If using Keras. Source:

model = create_model()
model.compile(optimizer='adam',
              loss='sparse_categorical_crossentropy',
              metrics=['accuracy'])

log_dir = "logs/fit/" + datetime.datetime.now().strftime("%Y%m%d-%H%M%S")
tensorboard_callback = tf.keras.callbacks.TensorBoard(log_dir=log_dir, histogram_freq=1)

model.fit(x=x_train, 
          y=y_train, 
          epochs=5, 
          validation_data=(x_test, y_test), 
          callbacks=[tensorboard_callback])
  • From the terminal on local machine:

    ssh -L 16006:127.0.0.1:8895 jreynolds@laker.cs.nor.ou.edu

    • Can also use the following to push ssh in the background (-f) and use no remote commands (-N)
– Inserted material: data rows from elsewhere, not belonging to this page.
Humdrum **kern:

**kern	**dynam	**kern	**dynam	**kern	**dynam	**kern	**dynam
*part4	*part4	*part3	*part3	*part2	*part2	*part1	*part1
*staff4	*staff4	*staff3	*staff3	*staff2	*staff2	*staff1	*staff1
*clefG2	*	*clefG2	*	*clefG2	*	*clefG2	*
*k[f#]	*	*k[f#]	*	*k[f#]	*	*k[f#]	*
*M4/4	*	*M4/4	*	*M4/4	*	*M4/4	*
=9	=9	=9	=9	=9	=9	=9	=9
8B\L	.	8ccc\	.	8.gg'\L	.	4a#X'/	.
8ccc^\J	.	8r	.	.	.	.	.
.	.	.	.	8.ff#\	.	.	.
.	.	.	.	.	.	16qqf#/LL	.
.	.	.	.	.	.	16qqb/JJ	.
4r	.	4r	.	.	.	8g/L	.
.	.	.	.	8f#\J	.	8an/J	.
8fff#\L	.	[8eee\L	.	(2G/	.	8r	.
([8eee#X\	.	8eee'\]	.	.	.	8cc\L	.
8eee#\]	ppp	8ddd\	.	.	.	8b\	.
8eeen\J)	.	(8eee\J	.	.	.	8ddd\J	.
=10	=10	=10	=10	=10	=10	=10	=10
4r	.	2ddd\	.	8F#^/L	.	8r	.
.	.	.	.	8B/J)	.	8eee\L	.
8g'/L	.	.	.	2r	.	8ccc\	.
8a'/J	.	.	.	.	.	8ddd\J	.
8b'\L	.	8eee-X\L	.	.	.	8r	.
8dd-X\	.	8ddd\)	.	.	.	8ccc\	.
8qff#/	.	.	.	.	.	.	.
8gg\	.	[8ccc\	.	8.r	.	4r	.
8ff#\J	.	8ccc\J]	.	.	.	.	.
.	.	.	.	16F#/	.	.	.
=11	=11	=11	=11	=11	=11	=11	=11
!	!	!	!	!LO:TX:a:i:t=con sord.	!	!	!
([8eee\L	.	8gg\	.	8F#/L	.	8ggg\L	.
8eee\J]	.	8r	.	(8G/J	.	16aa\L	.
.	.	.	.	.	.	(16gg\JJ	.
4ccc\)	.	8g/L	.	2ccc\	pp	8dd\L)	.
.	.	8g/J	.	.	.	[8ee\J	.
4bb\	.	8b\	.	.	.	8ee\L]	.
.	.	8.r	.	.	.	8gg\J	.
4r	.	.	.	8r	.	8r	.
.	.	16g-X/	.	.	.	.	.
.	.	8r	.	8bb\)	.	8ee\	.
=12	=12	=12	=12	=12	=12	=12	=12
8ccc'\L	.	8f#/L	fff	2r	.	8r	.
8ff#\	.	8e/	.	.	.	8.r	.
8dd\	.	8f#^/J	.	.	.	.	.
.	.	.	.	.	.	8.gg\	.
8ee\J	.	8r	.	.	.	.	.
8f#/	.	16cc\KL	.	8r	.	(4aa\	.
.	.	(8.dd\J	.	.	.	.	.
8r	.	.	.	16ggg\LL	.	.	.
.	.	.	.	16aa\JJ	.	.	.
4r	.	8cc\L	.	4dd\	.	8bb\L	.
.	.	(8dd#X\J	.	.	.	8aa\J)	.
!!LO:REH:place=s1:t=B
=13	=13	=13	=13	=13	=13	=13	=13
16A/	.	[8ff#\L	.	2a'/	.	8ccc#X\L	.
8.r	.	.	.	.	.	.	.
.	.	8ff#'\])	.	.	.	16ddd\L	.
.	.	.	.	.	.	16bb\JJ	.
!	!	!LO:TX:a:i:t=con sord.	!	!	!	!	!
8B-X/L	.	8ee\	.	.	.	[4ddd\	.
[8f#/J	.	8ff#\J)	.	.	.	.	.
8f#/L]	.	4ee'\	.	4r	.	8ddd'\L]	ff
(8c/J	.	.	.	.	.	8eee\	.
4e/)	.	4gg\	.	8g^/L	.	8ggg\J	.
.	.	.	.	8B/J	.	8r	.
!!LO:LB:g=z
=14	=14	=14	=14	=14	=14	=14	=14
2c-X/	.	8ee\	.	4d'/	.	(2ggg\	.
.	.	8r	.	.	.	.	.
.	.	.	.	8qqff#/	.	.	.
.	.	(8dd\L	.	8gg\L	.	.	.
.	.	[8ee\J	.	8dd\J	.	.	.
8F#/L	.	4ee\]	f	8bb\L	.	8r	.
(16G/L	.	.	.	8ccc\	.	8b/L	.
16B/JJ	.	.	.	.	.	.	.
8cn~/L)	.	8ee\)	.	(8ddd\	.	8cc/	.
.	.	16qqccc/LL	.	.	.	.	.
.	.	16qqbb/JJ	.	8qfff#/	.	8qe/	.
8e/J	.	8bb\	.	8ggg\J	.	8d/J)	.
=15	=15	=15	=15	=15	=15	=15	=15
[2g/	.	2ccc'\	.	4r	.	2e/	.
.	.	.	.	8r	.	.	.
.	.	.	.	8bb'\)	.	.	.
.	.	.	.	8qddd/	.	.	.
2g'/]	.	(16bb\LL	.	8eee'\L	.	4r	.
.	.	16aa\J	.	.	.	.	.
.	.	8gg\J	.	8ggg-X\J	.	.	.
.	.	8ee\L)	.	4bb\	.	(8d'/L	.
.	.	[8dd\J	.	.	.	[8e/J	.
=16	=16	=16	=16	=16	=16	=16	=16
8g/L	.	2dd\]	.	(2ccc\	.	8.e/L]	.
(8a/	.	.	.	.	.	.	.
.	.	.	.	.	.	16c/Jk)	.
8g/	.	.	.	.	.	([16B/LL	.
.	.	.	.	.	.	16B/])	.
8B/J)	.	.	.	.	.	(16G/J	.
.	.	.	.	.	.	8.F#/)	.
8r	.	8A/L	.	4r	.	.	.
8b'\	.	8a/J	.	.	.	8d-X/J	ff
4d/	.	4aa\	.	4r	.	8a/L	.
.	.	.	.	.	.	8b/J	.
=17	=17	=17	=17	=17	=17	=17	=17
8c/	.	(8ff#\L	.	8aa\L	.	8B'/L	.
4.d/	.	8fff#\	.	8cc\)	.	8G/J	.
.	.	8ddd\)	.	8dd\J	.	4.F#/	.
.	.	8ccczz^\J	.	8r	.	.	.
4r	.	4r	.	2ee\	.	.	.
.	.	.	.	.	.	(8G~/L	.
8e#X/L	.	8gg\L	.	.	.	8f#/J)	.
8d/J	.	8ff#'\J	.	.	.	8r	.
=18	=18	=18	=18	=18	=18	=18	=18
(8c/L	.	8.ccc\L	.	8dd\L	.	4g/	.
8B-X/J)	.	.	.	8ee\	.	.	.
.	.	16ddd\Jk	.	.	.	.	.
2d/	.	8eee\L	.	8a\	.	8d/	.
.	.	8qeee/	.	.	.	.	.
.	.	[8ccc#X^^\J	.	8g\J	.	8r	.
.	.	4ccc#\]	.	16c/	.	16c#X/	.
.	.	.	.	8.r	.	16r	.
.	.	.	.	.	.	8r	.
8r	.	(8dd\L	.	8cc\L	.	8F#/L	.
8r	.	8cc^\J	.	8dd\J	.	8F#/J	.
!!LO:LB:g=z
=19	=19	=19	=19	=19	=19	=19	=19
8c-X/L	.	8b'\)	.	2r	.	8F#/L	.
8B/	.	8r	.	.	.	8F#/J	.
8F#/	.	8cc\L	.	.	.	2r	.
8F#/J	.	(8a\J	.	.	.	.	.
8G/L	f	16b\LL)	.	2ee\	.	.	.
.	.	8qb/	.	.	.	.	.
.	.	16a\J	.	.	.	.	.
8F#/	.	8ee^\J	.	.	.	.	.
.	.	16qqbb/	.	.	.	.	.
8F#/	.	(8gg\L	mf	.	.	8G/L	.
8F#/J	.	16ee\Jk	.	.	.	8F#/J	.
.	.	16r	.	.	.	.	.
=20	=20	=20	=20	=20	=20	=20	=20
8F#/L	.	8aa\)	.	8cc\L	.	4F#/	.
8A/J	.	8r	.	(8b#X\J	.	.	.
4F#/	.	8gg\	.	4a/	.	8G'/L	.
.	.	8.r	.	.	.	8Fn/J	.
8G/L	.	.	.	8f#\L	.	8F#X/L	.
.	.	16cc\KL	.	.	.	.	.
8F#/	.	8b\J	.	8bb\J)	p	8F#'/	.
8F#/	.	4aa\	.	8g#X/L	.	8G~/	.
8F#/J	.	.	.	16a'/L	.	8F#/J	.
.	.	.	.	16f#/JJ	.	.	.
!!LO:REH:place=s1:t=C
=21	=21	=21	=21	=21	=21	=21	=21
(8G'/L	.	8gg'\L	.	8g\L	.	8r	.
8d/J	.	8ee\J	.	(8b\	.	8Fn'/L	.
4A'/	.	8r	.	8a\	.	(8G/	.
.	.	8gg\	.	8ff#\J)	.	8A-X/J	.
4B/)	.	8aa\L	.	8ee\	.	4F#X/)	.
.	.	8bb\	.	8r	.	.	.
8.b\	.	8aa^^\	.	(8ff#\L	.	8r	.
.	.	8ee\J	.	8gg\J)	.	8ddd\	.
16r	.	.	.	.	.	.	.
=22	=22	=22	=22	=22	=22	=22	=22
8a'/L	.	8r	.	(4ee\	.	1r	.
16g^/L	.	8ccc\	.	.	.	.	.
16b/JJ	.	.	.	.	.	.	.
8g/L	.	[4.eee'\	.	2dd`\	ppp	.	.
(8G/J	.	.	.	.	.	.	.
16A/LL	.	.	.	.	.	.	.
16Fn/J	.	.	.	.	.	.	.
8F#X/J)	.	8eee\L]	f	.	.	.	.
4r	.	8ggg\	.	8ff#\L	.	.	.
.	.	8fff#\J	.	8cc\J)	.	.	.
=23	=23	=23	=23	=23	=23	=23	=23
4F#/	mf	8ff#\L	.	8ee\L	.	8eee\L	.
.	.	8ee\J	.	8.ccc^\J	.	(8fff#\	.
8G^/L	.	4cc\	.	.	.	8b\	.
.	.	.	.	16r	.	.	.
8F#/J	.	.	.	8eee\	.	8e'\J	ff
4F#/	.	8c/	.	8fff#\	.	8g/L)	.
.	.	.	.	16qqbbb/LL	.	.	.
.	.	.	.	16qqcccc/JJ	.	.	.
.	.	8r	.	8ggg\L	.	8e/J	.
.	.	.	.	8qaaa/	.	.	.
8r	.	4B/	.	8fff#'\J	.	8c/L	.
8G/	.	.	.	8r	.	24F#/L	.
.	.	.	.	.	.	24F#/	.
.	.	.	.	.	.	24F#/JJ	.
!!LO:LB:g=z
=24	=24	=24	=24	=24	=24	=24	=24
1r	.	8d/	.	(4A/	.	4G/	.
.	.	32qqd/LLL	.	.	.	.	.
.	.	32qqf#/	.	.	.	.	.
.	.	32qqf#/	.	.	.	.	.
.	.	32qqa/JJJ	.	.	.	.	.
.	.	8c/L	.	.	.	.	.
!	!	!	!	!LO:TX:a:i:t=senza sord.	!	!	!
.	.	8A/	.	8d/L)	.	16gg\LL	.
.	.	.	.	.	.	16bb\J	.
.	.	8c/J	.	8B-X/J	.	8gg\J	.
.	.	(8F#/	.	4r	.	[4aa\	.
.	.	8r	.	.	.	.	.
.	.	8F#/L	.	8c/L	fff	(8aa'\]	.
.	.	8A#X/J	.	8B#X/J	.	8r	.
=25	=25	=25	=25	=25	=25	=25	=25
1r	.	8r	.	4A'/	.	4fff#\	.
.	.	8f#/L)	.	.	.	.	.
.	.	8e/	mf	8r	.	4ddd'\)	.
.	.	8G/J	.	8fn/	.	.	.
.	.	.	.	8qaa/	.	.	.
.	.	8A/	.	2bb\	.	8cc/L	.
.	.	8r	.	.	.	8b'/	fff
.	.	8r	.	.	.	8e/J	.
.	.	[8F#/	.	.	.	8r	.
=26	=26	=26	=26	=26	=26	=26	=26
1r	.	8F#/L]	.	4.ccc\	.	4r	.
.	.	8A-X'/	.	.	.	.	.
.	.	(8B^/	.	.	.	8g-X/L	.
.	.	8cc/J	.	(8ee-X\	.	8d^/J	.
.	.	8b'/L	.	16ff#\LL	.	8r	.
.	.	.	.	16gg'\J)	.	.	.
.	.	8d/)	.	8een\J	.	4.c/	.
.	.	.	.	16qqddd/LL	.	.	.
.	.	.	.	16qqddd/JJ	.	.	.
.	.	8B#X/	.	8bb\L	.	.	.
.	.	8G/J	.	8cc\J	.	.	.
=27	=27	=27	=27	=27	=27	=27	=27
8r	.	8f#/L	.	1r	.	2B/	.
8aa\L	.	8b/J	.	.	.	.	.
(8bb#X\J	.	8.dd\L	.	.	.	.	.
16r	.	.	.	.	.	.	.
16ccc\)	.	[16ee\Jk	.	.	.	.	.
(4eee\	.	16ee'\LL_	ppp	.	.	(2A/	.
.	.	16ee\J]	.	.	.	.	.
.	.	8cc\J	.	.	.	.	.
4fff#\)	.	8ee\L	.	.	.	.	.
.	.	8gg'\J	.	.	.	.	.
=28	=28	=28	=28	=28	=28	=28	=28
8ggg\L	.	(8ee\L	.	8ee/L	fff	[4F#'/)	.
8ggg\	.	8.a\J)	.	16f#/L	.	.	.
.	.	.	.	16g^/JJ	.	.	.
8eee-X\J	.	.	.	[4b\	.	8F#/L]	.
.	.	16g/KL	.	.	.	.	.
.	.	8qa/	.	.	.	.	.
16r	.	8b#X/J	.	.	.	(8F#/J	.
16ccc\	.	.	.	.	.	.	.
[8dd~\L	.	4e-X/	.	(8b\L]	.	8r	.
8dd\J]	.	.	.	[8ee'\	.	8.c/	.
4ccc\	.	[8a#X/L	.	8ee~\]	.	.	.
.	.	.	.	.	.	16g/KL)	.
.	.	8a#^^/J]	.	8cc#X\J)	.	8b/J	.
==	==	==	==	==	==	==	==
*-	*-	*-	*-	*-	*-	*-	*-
      ssh -N -f -L localhost:16006:localhost:8895 jreynolds@laker.cs.nor.ou.edu

  • After logging in, from the remote machine, activate a conda env that has tensorboard installed via tensorflow:

    conda activate tf0

  • And, from the remote machine:

    tensorboard --logdir <path_to_logs_dir> --port 8895

  • Lastly, in a web browser:

    127.0.0.1:16006

    • Note: don't precede the url with http nor use localhost in place of 127.0.0.1.